Casper Teen Gets His Mustang Make-A-Wish Come True
A Casper teen diagnosed with cancer was granted his wish in probably the surprise of his life when the garage door opened at a local car shop and his dad and sister Kadynse drove in with the family's restored 1969 Ford Mustang on Friday.
"So it means a lot to me because I've always wanted this," Ethan Miller said after the Make-A-Wish Foundation made good on his wish.
Miller, 18, learned in 2015 that he had a rare form of throat cancer that was treated, then returned and spread to some lymph nodes, and was treated again, his father Mark Miller said.
Ethan's condition looks good now, but it will require constant monitoring, Mark added.
Mark's brother bought the car new in 1969, and eventually was passed to him, and he said he and Ethan had been working on it, but the cancer came and much of life was put on hold.
Meanwhile, friends told the Miller family to contact the Wyoming Make-A-Wish Foundation, and Ethan's wish was to have the car restored.
The foundation found Ed Franklin of Refinish Tech took on the task, which became a cause he could support locally while completing the vintage car’s restoration process, said Dana Wirtz, director of program services for the foundation.
Wyoming Automotive Refinish Supply donated the cherry red paint for the Mustang and Wyoming Signs gave the car back its classic stripes. Sam Parsons Upholstery did interior, Wirtz said. The Maxwell Family in Casper sponsored the project, she added.
The foundation grants up to 30 wishes statewide a year, Wirtz said. Financial support comes from donations from individuals and businesses. The average wish costs about $8,000, she said.
Many children want trips to Disney World, travel to Hawai'i or Europe, computers, and other wishes that will become memories during the difficult struggle with life-threatening, critical illnesses, she said.
"Wishes are good medicine," Wirtz said. " It brings in a lot of hope, and you know hope does a lot emotionally and physically for kids.
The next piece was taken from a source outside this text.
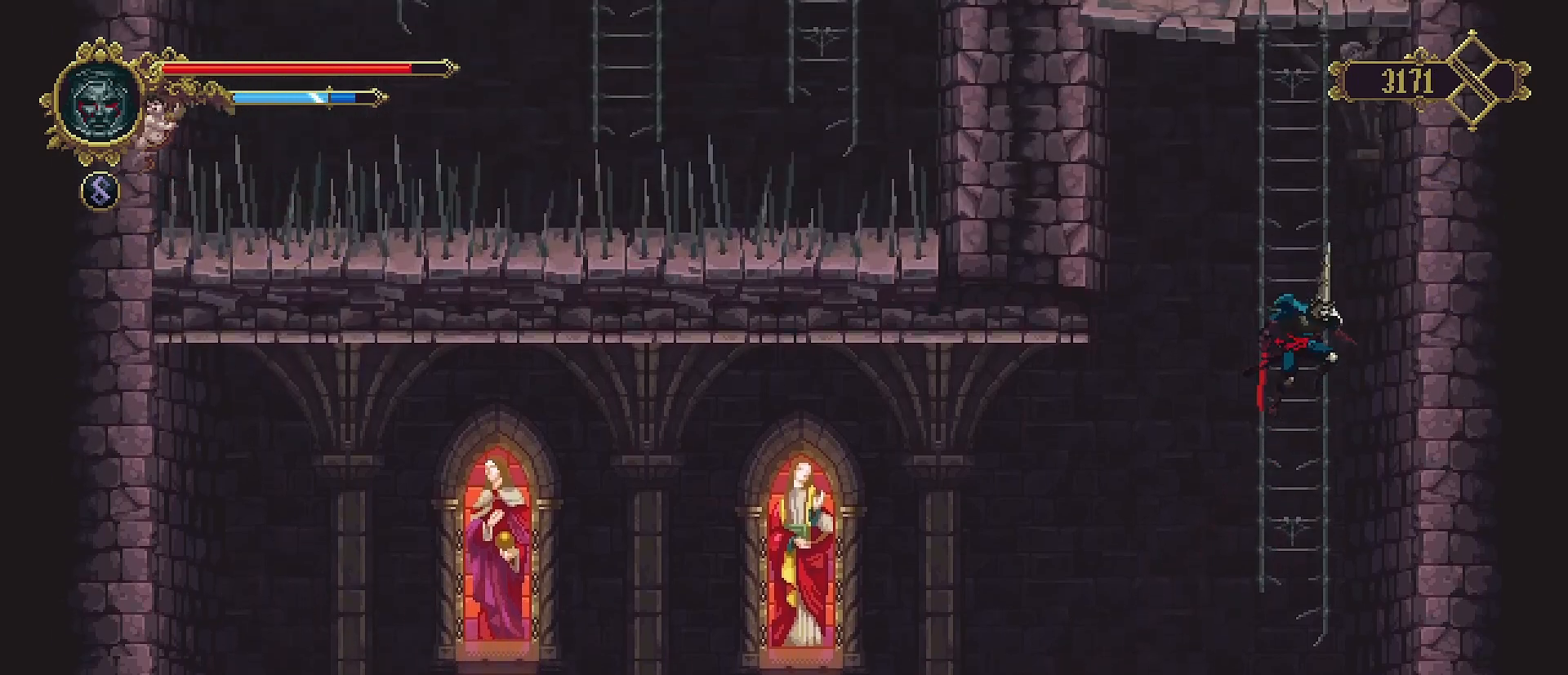
{"buttons": ["CROSS"], "left_stick": "up", "right_stick": "center", "events": [[133, "CROSS", "up"], [300, "CROSS", "down"]]}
It's hard to put a statistic on that, but what it does emotionally is amazing."
So Ethan made his wish, Make-A-Wish made the arrangements, the car was in restoration, Ethan graduated from Natrona County High School, and now is studying criminal justice at Casper College.
The biggest challenge then became keeping the progress a secret.
Ethan knew it was being restored, the question was when, and he kept bugging his dad about it.
"In January when he asked, I said, 'Look, I don't thing you're going to get it until this summer; the guy's busy,'" Mark said. "And so when they called and told me it was ready now, I'm like, perfect because I think he's not going to suspect it."
So the Make-A-Wish foundation arranged to host a private car show at Z's Classics on East Yellowstone Highway. They invited some people, and had two of Ethan's buddies tell him Friday afternoon that they wanted to go out for dinner but stop at a car show along the way.
"I could kind of hear a rumbling from outside, but I really didn't recognize it because I wasn't expecting it, really," Ethan said. "The car rolled on through, and the first words out of my mouth were, 'is that my car?' and I was speechless from there."